5 Beautiful New Teas from Taiwan, China, and Japan
Passenger’s sourcing team is very excited to add 5 exceptional teas to the menu this week, just in time to enjoy this holiday season, and throughout the cold winter months to come.
In contrast to some of the tea menu’s stand-by offerings that are generally available year-round, these exquisite teas from Taiwan, China, and Japan are limited releases that we were only able to secure in relatively small volumes. Whether you are new to the pleasures of tea, a seasoned tea enthusiast, or looking for something special for the tea connoisseur in your life, we hope these beautiful teas will bring joy.
Gao Shan Cha
High-mountain oolongs from Taiwan rank among the most sought-after teas in the world and this selection, sourced from a master producer in the “Pear Mountain” range of Nantou, offers an incredibly delicate and harmonious representation of this storied terroir.

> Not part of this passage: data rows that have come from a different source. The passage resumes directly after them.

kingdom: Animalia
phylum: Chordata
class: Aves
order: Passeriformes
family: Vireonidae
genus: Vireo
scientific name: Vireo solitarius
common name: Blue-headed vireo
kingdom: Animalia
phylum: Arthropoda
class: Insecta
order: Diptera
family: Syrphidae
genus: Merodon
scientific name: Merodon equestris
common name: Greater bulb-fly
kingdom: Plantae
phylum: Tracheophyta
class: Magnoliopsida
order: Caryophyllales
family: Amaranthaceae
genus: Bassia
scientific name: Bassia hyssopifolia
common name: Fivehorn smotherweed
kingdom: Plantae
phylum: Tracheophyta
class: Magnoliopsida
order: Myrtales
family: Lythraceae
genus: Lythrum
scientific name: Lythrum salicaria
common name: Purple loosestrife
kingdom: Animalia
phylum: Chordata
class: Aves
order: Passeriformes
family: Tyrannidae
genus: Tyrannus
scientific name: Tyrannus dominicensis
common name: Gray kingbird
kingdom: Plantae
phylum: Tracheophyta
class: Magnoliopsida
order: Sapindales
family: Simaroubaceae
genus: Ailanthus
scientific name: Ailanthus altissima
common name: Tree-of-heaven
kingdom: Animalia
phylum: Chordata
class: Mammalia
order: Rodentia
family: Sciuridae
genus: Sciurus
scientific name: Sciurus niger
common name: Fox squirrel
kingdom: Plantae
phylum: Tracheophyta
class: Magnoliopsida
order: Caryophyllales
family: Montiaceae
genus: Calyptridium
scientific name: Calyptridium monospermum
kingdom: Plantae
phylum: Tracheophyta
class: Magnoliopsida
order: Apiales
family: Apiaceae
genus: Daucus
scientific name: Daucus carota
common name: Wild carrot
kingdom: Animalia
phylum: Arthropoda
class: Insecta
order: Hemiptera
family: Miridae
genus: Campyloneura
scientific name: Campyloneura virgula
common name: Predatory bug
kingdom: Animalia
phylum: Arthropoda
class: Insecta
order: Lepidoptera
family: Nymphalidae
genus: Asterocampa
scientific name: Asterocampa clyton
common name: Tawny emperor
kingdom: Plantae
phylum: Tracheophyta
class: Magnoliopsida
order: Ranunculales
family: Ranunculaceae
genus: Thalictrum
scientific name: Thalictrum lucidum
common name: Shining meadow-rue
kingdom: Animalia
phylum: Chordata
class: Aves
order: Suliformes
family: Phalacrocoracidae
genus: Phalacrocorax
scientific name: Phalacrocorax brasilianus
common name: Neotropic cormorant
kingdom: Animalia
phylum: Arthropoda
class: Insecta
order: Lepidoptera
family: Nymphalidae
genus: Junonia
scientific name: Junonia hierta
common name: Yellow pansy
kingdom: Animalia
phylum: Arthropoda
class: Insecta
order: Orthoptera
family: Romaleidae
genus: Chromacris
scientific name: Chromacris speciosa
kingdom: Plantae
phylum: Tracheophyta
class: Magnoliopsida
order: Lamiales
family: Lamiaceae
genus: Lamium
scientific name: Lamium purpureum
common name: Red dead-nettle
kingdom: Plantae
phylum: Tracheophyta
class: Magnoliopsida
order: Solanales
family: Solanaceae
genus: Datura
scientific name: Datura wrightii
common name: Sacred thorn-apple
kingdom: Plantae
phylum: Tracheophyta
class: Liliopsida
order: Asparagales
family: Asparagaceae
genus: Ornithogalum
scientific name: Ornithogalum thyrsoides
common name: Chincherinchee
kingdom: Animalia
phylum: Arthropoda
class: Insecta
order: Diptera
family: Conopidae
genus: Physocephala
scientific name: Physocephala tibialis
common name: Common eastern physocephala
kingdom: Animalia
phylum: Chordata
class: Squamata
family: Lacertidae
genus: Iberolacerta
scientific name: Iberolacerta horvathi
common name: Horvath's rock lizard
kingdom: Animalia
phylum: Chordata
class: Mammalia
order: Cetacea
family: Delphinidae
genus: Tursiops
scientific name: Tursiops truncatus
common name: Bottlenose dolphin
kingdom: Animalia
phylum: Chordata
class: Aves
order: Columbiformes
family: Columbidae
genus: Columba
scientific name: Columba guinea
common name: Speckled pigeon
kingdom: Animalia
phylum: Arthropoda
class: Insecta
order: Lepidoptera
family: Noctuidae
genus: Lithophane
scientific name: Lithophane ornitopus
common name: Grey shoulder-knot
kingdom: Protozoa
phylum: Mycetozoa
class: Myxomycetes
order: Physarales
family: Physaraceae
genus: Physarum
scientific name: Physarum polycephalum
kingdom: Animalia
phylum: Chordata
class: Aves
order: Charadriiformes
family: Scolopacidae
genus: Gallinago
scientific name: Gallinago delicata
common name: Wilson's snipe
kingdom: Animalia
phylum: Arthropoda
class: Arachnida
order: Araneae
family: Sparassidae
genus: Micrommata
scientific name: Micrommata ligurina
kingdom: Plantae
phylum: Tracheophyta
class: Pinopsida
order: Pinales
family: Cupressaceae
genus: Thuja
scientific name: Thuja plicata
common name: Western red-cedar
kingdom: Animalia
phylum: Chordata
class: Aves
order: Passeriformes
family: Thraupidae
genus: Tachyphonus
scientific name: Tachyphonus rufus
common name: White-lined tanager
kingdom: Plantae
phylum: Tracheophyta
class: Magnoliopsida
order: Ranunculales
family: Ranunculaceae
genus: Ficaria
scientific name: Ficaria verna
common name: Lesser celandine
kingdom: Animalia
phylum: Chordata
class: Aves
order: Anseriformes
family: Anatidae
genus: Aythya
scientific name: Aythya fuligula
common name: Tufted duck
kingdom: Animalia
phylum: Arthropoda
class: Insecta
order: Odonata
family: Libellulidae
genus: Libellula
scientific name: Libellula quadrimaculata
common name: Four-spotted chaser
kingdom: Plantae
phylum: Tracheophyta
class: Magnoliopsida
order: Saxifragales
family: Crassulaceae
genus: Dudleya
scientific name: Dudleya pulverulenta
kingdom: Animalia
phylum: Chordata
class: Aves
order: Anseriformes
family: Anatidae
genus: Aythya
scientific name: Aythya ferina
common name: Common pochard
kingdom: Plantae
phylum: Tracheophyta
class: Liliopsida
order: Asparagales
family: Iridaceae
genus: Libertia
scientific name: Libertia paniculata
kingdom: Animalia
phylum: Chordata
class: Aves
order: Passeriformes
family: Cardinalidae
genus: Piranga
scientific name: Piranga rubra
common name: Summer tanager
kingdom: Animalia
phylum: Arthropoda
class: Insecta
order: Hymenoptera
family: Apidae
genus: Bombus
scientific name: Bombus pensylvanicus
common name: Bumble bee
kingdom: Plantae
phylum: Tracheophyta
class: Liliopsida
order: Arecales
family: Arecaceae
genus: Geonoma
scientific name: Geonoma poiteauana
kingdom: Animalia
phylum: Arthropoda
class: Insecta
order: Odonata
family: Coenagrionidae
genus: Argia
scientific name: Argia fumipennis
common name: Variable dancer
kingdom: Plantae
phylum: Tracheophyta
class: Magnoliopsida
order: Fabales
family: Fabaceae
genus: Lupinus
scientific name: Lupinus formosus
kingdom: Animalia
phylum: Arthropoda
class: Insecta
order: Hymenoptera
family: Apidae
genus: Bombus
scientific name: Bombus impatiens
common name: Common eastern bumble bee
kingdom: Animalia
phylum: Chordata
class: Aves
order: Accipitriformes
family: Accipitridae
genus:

Bai Rui Xiang and Ye Lai Xiang
These exquisite Chinese oolongs offer intriguing and distinct contrasts to the Taiwanese Gao Shan Cha. While produced in different regions of China, both are named for particular cultivars of Camelia sinensis var. sinensis. Bai Rui Xiang or ‘Scent of Daphne’ is a superb ‘rock tea’ oolong produced in Wuyishan, Fujian while Ye Lai Xiang or ‘Night-Blooming Fragrance’ is an elegant example of the dan cong oolong style, meticulously produced in the Phoenix mountains of Guangdong.
Shincha and Shizuoka Kabusecha
Two stellar Japanese teas from Fukuoka and Shizuoka join the menu as well and, together with Passenger’s sencha and matcha offerings, offer a fascinating and delicious tour of Japanese green tea styles. Shincha, or “new tea” represents the very first picking of the Spring harvest, traditionally harvested on the day before the beginning of Spring. Sipping this refreshing Shincha from the Spring 2020 harvest is an invigorating and meditative exercise as we navigate the winter season and look forward to the promise of Spring. While similar in many ways to sencha, kabusecha is a distinct style of Japanese green tea in that the tea plants are shaded for a slightly extended period of 10-14 days before picking and processing. Shading the tea before picking raises the amino acid content in the leaf, leading to delightful umami qualities in the cup.